Search the records for lines with the word "import" and copy each match.

··· DATA EXTRACTS

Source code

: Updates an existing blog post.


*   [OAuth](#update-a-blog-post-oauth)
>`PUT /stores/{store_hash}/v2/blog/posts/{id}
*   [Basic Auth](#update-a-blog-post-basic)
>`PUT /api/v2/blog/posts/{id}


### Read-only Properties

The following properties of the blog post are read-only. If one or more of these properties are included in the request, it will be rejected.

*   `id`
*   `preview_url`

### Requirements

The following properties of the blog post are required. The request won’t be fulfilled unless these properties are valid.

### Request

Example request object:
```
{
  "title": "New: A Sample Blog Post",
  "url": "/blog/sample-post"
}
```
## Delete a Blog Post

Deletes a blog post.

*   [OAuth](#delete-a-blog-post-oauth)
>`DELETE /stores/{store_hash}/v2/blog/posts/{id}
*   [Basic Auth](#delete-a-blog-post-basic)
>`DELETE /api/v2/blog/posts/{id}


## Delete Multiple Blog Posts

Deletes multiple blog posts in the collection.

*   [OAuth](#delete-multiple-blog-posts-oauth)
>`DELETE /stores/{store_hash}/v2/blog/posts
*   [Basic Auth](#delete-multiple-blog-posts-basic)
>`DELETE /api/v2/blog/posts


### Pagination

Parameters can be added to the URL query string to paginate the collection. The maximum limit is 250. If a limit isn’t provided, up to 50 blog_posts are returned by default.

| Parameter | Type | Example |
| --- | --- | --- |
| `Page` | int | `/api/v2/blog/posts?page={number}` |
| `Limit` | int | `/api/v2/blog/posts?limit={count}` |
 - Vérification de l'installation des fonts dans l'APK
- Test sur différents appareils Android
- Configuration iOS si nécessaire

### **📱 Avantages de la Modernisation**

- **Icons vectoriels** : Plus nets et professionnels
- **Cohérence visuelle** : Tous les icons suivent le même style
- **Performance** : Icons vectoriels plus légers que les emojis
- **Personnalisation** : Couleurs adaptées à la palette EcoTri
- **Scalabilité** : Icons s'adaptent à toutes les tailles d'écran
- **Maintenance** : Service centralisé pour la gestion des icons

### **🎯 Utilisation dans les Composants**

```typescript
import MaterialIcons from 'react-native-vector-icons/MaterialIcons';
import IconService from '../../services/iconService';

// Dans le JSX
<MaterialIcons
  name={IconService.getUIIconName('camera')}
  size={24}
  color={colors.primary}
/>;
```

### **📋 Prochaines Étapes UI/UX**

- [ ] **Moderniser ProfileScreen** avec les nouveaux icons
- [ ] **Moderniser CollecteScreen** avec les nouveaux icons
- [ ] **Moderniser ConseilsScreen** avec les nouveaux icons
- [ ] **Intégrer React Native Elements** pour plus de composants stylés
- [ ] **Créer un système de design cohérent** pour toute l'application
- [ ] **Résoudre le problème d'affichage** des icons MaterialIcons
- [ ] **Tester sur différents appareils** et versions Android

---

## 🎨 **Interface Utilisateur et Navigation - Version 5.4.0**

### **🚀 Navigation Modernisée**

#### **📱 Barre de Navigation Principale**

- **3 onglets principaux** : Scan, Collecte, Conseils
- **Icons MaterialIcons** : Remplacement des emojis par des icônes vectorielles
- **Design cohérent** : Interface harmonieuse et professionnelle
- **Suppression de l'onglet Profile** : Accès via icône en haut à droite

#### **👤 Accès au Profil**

······

WRITTEN ANSWER >>
import MaterialIcons from 'react-native-vector-icons/MaterialIcons';
import IconService from '../../services/iconService';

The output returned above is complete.